Et puis, au diable les lecteurs ! Parlons de vous. Votre livre va représenter une étape dans votre vie, une sorte de petit caillou blanc que vous aurez semé sur votre chemin. Quelle opinion en aurez-vous, vous-même, dans quelque temps ? Serez-vous fier de vous ou aurez-vous honte ?
Et puis, au diable vous ! Pensez à votre éditeur ! (c’est-à-dire à moi, si vous me soumettez votre livre). Je vais passer des heures à vous lire et à tenter de relever vos faiblesses de style et de construction. Que croyez-vous que je vais vous envoyer comme commentaire, si j’ai le sentiment que votre livre est bâclé ?
Je ne veux pas vous inciter au perfectionnisme, ça serait mauvais pour votre karma. Mais je vous invite à vous poser la question : êtes-vous allé au bout de vous-même ?
Je vous reproduis texto ce que j’ai envoyé récemment à deux auteurs dont le texte me semblait perfectible :
- Ne soyez pas impatient d’être publié. Soyez impatient d’être allé au bout de votre travail. Le reste appartient beaucoup au destin.
et
- Je suis bien placé pour connaître la lassitude
qui s’installe au bout de quelque temps quand on en bave pour finir un livre.

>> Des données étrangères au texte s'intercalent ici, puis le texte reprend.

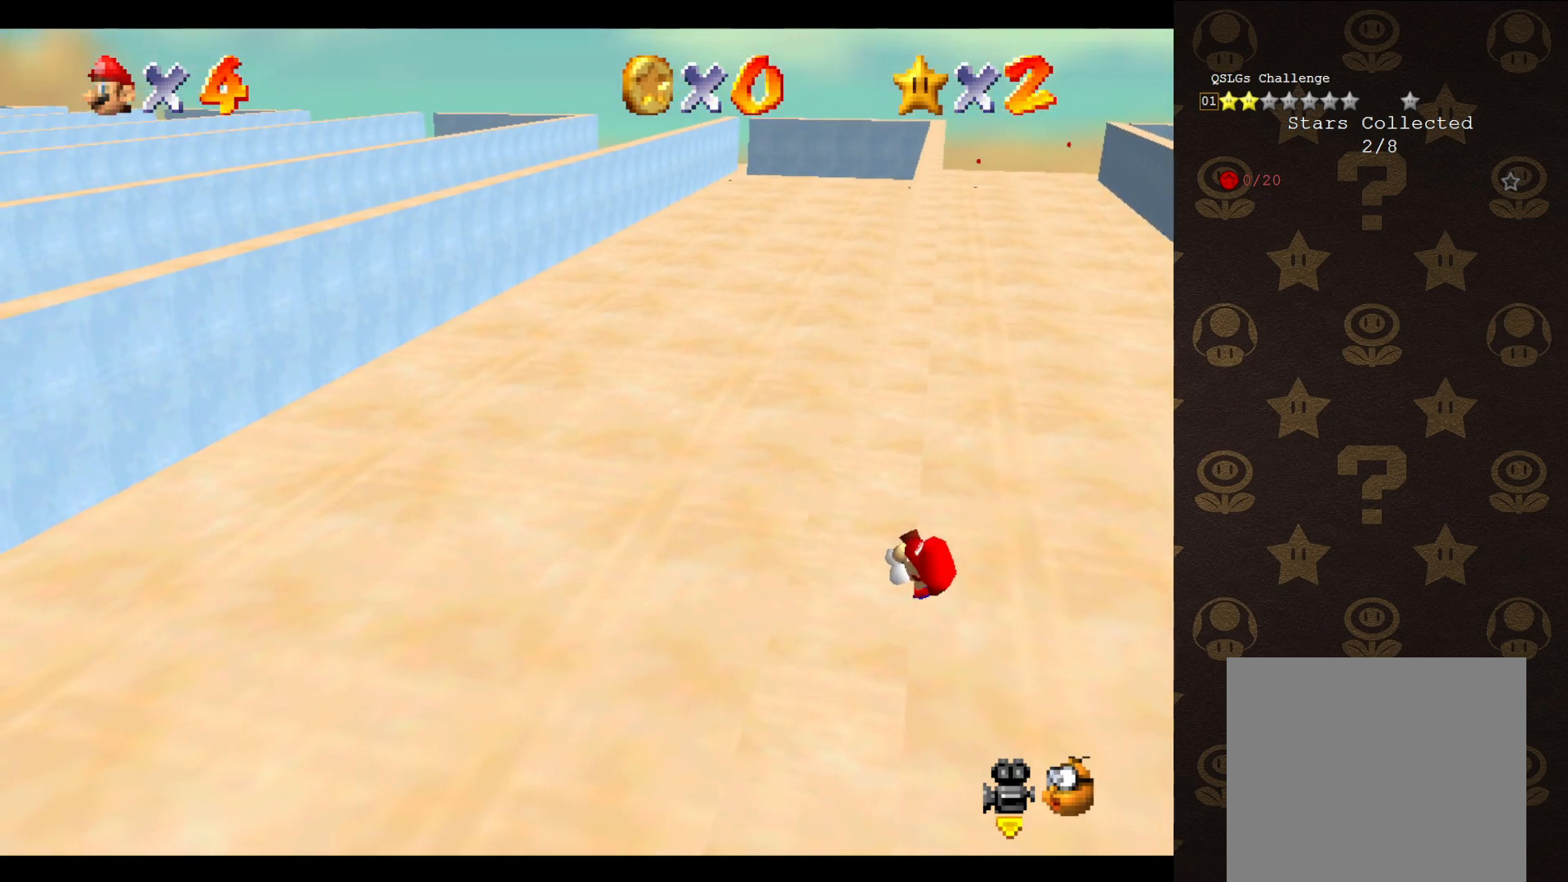
{"buttons": [], "left_stick": "center", "events": []}
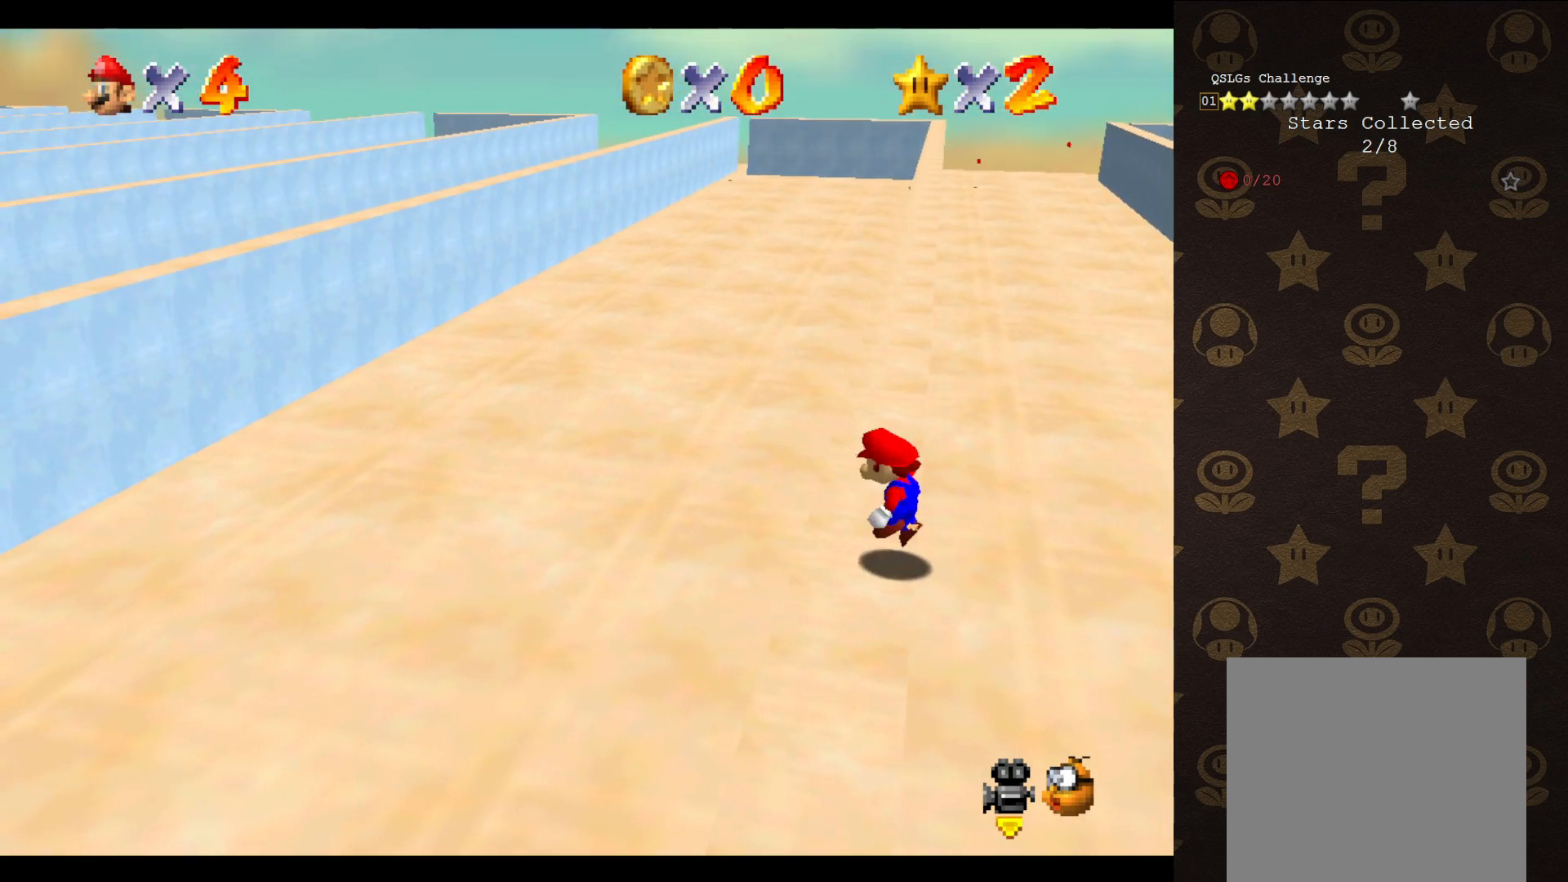
{"buttons": ["A"], "left_stick": "up-right", "events": [[17, "A", "down"], [117, "left_stick", "up-right"]]}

Si ce travail te gave et que tu ne te sens plus la force d’y travailler encore,
je respecte. Mais c’est sans doute dommage. C’est dommage d’avoir déjà fourni
tout ce travail et de caler en cours de route. C’est dommage de publier ce bouquin
à ce stade, sachant que d’une certaine façon, un livre nous représente, qu’il
est une image de nous-même (au moins à nos propres yeux, si ce n’est aux yeux des
lecteurs). C’est dommage de ne pas profiter de l’occasion que représente ce travail
supplémentaire pour améliorer tes techniques littéraires, parce que c’est là, maintenant,
que tu as le plus à apprendre de toi-même, que tu peux vraiment affiner et perfectionner
ton style, que tu peux te dépasser, que
tu peux progresser suffisamment pour devenir vraiment un écrivain. Et si tu vas
au bout de ça, tu constateras que tu auras vraiment gagné quelque chose d’important
dans ta façon d’écrire et ton deuxième livre sera dix fois plus facile que le
premier à écrire. La question que je te pose est : fais-tu de l’écriture en
dilettante, ou veux-tu vraiment en faire une occupation qui va illuminer ta vie ?
Plonges-tu ton orteil dans l’eau froide, déjà prêt à te dire « brrr. je me
baignerai une autre fois », ou prends-tu ton élan pour y plonger tout entier,
quitte à devoir nager avec toute ton énergie pour éviter de geler sur place ?
Cela étant dit, quand tu en arrives au point où tu en as vraiment marre et que le travail sur ce bouquin devient trop pénible, il faut s’arrêter, quitte à démarrer tout de suite un autre livre. Un livre n’est bon que si son auteur a pris du plaisir à l’écrire et à le corriger.